In tutta la riflessione di Ferraris emerge una visione che definirei "neo-meccanicistica" della Natura, che, sempre a mio avviso, non tiene conto di tante acquisizioni della scienza contemporanea. D'altronde, lo stesso Kant, che egli ha citato come antitesi teorica di Rousseau (pur riconoscendo il debito dell'uno nei confronti dell'altro), non avvertiva, nel cuore di quella prima rivoluzione scientifica che pensava sostanzialmente la natura come una macchina, il bisogno profondo di un altro pensiero, cui dà forma nella terza delle sue Critiche, in cui emerge la capacità dell'uomo di percepire un fine nel mondo naturale? Siamo di fronte a paradigmi non conciliabili, ovviamente. 

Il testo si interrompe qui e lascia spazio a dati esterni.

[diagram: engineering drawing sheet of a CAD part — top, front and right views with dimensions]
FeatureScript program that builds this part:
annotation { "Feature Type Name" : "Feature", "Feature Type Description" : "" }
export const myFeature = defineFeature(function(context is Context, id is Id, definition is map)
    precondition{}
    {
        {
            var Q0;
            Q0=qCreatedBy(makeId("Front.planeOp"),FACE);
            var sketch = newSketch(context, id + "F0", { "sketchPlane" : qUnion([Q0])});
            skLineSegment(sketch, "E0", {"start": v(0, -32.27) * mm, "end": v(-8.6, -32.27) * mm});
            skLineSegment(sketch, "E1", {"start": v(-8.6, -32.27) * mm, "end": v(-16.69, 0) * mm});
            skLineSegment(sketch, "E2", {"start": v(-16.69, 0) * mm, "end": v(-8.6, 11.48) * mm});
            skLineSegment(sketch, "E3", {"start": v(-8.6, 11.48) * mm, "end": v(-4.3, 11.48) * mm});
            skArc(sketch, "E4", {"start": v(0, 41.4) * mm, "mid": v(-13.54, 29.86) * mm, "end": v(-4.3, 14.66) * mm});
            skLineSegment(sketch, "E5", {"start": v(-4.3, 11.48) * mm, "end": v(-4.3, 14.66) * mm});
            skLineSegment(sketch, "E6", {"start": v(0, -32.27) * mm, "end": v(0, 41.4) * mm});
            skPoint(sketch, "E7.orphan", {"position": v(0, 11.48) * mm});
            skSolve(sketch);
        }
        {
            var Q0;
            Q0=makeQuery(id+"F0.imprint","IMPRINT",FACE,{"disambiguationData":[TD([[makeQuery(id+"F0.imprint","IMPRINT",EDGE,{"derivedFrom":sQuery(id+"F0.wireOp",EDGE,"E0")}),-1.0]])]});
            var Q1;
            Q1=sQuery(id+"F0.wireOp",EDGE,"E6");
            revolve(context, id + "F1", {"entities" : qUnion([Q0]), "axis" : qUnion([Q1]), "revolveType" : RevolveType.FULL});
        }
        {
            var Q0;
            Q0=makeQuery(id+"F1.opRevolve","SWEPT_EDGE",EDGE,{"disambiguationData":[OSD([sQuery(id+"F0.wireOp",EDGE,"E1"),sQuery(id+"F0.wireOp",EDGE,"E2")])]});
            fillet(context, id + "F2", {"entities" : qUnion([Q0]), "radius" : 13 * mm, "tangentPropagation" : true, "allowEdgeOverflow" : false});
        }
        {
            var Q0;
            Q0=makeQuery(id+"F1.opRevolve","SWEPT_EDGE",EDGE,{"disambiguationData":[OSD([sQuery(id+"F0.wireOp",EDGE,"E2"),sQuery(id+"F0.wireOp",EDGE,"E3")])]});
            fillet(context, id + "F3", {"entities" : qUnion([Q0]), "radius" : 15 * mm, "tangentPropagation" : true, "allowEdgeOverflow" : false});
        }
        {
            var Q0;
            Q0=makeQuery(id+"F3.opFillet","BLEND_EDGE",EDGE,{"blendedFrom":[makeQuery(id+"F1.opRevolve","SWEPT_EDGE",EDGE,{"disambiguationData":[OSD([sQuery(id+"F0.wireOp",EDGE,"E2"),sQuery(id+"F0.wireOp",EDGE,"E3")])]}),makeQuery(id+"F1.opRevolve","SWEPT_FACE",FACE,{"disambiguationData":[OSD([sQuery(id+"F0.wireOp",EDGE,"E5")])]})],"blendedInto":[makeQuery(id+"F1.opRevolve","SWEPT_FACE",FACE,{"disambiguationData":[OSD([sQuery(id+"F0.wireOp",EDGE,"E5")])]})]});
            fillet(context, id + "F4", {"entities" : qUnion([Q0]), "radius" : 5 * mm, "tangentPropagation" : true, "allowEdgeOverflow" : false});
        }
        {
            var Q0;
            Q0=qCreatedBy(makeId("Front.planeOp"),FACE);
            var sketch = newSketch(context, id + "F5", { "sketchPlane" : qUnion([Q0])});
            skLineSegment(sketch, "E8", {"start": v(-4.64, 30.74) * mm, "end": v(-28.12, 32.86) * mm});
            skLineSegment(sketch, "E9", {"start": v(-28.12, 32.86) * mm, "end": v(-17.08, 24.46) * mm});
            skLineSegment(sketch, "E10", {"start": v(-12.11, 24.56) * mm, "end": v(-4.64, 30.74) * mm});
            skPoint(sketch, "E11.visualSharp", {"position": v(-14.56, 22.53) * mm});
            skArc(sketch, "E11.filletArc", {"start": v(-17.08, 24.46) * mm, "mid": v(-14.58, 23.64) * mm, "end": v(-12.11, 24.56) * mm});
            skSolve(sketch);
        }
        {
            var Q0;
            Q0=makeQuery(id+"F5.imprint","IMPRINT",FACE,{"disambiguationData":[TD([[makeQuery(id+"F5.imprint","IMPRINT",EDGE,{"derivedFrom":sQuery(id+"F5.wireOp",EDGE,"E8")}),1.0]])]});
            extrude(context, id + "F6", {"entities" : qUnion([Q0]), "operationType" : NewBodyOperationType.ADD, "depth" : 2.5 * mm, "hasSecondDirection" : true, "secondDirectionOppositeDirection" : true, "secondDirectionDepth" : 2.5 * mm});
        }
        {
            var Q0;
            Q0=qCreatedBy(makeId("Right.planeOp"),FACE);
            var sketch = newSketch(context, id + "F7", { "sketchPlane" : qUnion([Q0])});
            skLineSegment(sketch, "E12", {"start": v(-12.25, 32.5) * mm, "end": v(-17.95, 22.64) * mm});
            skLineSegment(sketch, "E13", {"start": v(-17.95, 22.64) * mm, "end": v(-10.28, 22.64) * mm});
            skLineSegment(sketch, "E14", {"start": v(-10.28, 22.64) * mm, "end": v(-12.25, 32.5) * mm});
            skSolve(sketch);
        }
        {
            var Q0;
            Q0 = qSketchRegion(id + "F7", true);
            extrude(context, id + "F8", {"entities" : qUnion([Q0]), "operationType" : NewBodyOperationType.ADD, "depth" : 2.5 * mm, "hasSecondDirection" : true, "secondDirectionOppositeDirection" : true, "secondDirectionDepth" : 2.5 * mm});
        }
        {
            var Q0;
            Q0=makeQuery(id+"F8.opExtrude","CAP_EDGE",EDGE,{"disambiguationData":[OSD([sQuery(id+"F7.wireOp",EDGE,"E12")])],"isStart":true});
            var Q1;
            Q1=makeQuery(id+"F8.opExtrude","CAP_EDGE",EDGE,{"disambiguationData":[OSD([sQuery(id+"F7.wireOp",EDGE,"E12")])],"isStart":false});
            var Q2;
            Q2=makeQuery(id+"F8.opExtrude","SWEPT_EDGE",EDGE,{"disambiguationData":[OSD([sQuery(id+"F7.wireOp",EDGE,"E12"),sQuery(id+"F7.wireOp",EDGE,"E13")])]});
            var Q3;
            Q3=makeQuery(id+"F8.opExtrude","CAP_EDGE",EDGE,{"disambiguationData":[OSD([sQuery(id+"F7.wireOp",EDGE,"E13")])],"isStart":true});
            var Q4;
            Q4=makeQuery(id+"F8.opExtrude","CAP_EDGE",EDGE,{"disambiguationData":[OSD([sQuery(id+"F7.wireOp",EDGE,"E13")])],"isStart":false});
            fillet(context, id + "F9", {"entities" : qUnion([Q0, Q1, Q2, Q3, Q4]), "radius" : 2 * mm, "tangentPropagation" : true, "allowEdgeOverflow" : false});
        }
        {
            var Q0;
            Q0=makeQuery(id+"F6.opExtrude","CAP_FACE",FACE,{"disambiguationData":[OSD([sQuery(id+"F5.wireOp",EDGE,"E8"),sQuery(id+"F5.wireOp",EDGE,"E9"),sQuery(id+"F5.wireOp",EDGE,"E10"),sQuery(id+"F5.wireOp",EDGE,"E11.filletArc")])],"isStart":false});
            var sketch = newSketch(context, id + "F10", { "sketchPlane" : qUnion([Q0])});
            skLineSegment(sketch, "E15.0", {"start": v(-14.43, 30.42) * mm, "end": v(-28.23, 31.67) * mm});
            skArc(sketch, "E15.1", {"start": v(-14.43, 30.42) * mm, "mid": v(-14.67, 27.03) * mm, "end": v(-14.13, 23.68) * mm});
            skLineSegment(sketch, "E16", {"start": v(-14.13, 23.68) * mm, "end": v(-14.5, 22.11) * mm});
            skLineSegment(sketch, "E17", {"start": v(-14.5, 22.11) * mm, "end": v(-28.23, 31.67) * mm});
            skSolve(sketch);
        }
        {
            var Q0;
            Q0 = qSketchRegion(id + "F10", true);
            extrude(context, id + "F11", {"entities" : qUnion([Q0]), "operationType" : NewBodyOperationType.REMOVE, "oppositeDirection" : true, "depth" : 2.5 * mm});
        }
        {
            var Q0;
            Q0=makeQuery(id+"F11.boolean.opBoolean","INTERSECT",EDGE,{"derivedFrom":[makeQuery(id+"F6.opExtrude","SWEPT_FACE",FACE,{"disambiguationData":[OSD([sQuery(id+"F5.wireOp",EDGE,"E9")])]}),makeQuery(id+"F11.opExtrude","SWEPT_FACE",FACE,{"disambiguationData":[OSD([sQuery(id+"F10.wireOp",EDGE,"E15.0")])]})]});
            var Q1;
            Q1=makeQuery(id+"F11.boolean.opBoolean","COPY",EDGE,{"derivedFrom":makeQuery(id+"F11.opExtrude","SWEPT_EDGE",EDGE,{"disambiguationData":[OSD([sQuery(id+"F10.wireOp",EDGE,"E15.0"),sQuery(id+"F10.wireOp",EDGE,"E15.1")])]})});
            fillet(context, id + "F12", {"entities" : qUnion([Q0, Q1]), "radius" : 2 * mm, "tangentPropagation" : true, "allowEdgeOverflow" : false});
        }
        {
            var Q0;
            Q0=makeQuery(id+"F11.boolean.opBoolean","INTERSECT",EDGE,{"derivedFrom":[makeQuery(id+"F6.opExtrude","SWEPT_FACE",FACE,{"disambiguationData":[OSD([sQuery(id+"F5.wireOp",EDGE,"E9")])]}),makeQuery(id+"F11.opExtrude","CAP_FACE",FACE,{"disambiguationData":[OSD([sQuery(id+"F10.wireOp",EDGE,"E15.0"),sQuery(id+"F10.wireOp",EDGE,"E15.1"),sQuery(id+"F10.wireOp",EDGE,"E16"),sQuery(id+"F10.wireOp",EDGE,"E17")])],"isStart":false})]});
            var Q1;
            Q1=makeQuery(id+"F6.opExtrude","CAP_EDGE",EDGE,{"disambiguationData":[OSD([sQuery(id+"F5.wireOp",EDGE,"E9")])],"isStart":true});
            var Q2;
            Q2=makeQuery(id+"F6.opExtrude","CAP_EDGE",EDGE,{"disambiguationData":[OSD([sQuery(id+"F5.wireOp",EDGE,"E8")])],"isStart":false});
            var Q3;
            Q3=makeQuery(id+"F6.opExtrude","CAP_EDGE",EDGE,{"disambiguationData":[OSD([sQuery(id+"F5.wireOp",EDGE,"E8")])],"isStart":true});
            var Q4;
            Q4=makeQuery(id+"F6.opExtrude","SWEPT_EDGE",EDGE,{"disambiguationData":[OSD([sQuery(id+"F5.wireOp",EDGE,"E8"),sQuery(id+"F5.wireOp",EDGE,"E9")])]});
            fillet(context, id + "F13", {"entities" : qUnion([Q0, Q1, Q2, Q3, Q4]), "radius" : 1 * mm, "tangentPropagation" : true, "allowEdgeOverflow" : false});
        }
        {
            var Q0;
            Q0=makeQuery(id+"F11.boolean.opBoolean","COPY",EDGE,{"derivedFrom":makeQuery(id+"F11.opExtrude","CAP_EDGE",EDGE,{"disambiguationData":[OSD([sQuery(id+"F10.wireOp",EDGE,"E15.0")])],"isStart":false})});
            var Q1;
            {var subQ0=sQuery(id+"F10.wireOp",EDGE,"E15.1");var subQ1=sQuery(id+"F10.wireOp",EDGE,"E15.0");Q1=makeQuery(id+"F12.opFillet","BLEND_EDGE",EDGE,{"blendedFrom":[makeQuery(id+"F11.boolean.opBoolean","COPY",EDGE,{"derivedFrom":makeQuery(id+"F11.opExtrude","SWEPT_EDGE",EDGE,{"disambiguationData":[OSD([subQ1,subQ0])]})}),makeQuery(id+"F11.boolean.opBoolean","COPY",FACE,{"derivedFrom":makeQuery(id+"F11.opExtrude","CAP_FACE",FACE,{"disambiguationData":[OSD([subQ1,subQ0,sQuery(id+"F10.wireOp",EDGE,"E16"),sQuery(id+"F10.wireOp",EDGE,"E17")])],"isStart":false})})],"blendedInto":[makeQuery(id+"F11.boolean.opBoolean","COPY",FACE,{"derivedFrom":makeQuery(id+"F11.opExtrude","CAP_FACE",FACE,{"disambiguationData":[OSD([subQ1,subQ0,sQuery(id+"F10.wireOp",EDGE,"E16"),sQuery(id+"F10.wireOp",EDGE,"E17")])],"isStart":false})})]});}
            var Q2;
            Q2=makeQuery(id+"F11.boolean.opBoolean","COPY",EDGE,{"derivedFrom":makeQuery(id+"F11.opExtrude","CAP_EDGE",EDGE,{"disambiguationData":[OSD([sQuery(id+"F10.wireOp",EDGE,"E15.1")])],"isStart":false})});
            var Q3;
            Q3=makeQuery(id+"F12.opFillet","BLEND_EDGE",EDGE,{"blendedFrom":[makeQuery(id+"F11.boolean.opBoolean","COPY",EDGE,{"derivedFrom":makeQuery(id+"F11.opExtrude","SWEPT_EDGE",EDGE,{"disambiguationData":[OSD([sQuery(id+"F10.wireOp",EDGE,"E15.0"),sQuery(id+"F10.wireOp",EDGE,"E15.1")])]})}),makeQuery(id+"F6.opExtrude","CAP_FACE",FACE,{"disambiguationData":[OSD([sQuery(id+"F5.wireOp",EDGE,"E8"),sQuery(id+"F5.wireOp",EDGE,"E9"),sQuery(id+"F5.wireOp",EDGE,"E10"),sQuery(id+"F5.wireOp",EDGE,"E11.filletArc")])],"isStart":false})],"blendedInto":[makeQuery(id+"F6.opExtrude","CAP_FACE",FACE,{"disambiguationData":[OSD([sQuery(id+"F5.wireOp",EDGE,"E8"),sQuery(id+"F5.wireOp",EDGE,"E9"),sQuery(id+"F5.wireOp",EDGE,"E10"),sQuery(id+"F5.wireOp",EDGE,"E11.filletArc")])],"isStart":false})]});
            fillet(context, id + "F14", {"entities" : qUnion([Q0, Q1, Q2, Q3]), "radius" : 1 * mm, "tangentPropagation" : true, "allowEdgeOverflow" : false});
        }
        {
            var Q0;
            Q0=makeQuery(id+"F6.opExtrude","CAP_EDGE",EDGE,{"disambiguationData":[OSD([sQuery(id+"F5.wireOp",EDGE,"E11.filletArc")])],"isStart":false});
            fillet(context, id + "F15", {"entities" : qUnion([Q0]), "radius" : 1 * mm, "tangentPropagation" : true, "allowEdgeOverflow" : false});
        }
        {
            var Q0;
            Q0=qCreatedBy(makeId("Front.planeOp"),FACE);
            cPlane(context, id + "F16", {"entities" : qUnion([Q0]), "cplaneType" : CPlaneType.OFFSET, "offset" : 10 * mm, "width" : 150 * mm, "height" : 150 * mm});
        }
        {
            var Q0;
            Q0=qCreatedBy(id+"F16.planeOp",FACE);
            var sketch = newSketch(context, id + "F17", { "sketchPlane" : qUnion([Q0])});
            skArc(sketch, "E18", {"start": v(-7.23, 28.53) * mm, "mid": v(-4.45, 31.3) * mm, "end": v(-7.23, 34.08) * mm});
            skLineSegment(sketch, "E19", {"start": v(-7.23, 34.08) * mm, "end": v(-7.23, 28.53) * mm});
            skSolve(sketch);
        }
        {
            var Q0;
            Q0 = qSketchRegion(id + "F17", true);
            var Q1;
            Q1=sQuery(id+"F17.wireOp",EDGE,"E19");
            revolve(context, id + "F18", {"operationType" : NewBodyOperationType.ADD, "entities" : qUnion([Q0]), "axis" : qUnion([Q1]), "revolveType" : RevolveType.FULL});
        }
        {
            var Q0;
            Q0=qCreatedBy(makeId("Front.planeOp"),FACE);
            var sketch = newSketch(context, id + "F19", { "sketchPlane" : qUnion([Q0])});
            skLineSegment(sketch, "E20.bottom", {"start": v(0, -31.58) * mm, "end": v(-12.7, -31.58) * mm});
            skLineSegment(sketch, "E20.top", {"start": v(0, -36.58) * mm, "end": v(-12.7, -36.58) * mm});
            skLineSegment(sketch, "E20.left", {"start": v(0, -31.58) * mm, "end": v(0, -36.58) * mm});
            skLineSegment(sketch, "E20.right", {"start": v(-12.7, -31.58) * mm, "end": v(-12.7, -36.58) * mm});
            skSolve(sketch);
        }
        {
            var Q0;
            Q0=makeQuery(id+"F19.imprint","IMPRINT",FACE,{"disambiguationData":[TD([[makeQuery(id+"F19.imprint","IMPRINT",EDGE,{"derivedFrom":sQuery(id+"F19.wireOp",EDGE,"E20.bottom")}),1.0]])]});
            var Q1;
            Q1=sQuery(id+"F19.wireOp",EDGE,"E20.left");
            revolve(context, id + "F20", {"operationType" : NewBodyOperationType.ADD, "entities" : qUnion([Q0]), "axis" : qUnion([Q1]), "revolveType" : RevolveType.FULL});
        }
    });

Ferraris ha assimilato, nella sua stroncatura, Rousseau e la decrescita. Anche in questo caso, però, volutamente altera il nucleo teorico di pensatori come Latouche, affermando che essi sosterrebbero la necessità di una "regressione" della civiltà. Non so quali libri abbia letto il Professore. Io vi ho trovato (e benedetto) il richiamo ad un "limite" (tale il titolo di un piccolo libriccino che mi pare chiave di volta di tutto l'edificio decrescista) che è imposto dalla tenuta stessa del nostro habitat. L'ideologia della crescita illimitata semplicemente non tiene conto di quei "limiti" che venivano denunziati in un memorabile studio cinquant'anni fa dal Club di Roma. Come ha dovuto riconoscere una critica severa della decrescita, Teresa Simeone, ponendo un quesito a Ferraris, la decrescita ha il merito di aver denunziato storture di un produttivismo sfrenato, che produce rifiuti, dissipa risorse. In realtà, la decrescita non è altro che l'attualizzazione, innestata sulle emergenze ecologiche sorte a partire dal XX secolo, di una saggezza antichissima, non pauperistica ma capace di limitare i bisogni indotti (dalla pubblicità al servizio del produttivismo) in nome di una vita sobria e felice nel senso aristotelico del termine. Anche in questo caso, temo, che con Ferraris siamo su piani incomunicabili. Resto fedele al magistero del suo antico maestro, Martin Heidegger, che, come ho cercato di mostrare nella prima sezione del mio ultimo libro, resta essenziale per articolare un pensiero ecologico all'altezza della sfida, sottovalutata da molti, da troppi.